Extrait:
•••••

Une démarche artistique et un article très intéressant! la confirmation que notre époque est marquée par l’image( peut-être au détriment du goût et de l’odorat…)
Petite question: peut-on servir quelque chose dans la superbe assiette en porcelaine de Limoges de Pierre Tachon?
Malika est talentueuse et rend délicieux tout ce qu’elle cuisine…elle choisit avec soin les aliments, les utilisent entièrement, les détournent des sempiternelles recettes pour les faire redécouvrir… et non seulement c’est très bon et très particulier, mais elle y ajoute toujours la dernière touche finale qu’est la présentation… toutes ces étapes réunies aboutissent toujours par le plaisir des yeux et le régal des papilles… Bravo!!
Bonjour Eloïse,
L’assiette est très belle en effet. Quand on arrive au « Jules Vernes », elle est posée sur la table avec cette structure en évidence. Elle sera ensuite retournée pour la transformer en assiette creuse…
Alors comme ça » le stylisme culinaire est apparu il y a une dizaine d’années » ?

•••••

Données brutes:
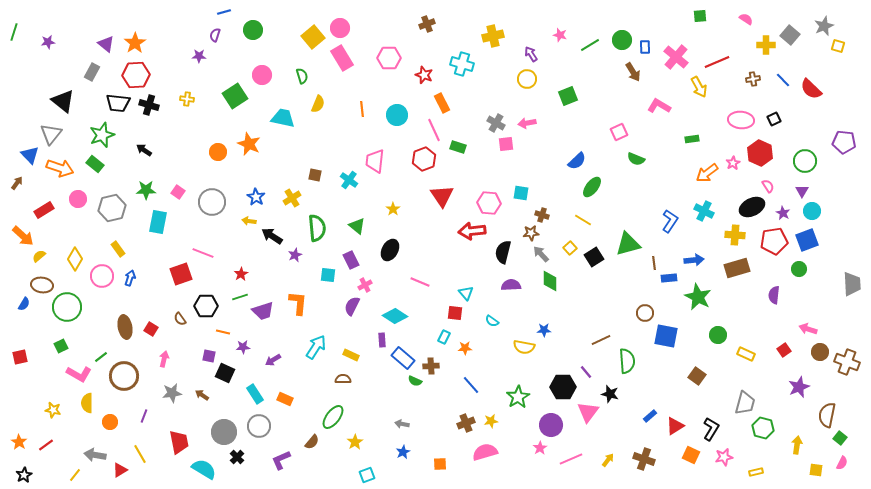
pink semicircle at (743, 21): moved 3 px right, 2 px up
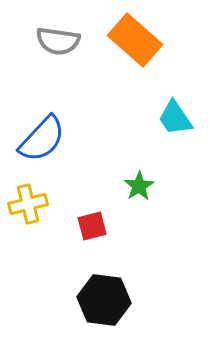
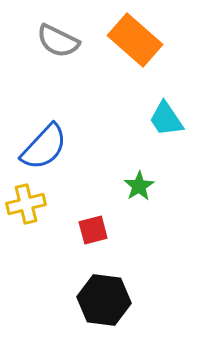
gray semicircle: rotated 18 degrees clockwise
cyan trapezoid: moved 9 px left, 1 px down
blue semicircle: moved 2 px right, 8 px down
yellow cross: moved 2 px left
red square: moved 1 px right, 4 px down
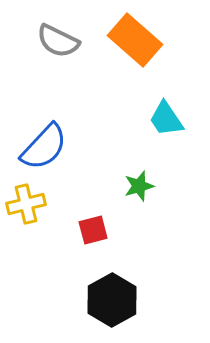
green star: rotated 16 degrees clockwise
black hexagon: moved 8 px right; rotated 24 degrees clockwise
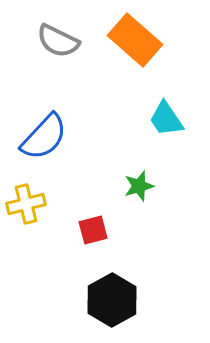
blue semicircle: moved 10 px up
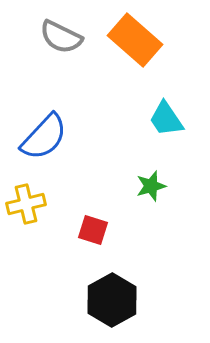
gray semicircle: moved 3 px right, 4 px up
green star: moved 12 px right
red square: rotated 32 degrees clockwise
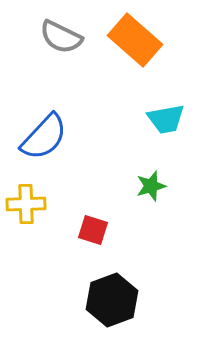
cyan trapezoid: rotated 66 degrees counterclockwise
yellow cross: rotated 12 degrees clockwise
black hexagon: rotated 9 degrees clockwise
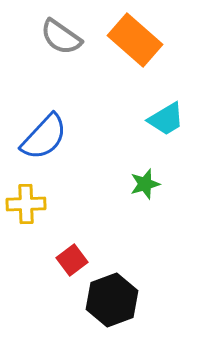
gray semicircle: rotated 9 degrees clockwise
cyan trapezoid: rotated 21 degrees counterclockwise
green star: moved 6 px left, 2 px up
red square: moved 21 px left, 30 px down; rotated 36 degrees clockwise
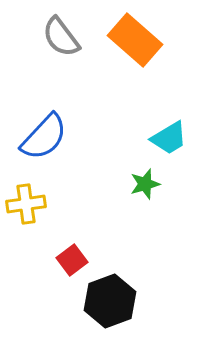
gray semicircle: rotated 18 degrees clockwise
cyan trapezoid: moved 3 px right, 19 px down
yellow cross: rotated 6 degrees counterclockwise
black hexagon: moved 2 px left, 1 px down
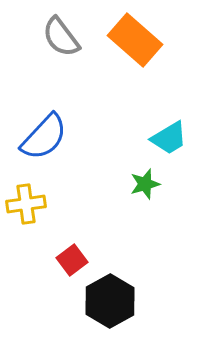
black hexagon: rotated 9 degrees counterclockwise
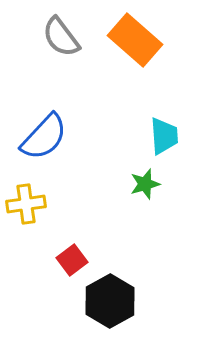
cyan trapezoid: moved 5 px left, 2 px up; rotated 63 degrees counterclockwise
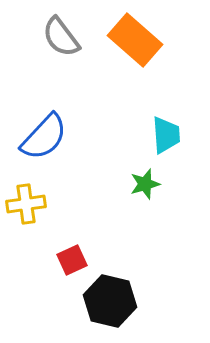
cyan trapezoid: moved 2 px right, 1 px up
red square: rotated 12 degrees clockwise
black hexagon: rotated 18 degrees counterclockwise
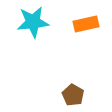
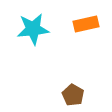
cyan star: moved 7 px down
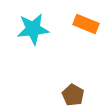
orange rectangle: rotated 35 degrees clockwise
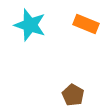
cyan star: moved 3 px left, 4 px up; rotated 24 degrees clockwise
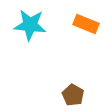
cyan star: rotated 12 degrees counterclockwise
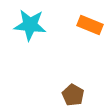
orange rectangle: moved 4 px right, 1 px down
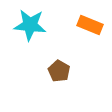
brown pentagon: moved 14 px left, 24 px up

•••••

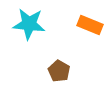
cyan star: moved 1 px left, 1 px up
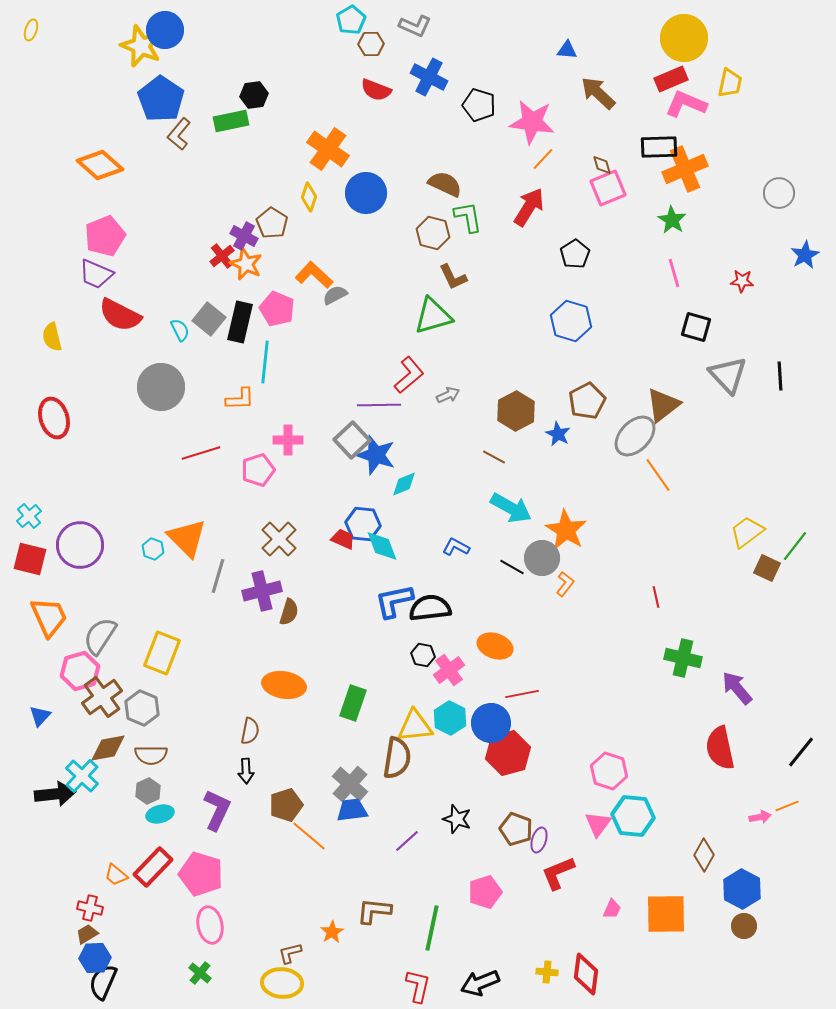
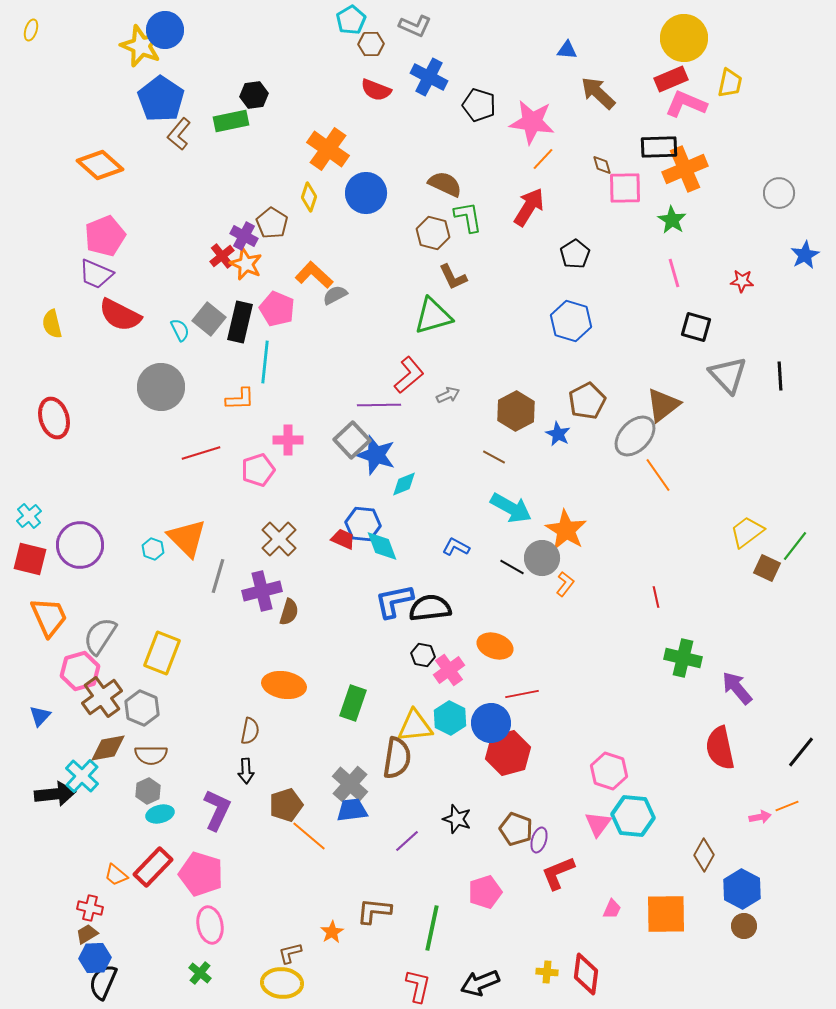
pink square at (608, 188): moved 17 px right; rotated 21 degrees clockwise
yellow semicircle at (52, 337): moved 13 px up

•••••

Travail demandé:
a: Résumez en deux phrases les commentaires sur l'article.
b: D'après les commentaires sur l'article, que devient l'assiette de Pierre Tachon quand on la retourne ?
c: Écrivez la suite des commentaires sur l'article, juste après la dernière question posée.

Corrigé:
a: Un premier commentaire salue une démarche artistique et un article qui confirment que notre époque est marquée par l'image, puis demande si l'on peut servir quelque chose dans l'assiette en porcelaine de Limoges de Pierre Tachon. Un autre commentaire vante le talent de Malika, et une réponse adressée à Eloïse explique que l'assiette, posée sur la table au « Jules Vernes », est ensuite retournée pour devenir une assiette creuse.

b: Elle devient une assiette creuse.

c:
et Jacqueline Saulnier, la première styliste culinaire française , elle faisait quoi avec Jean-Louis BLoch- Lainé à Marie Claire il y a plus de 20 ans ? et Martine Albertin, elle a fait quoi au figaro Madame avec Bernhard Winkelmann il y a 20 ans ?
Elles ont été les premières en France à faire du stylisme culinaire, et ont été suivies rapidement par toute une génération de filles qui ont construit ce métier , défriché auprès des rédactions et des photographes pour faire respecter leur travail et qu’on les considère autrement que comme des boniches. Et si les stylistes d’aujourd’hui peuvent frimer sur les blogs, elles feraient bien de ne pas oublier qu’elles n ‘ont rien inventé.
Merci Brigitte pour ce précieux rappel historique!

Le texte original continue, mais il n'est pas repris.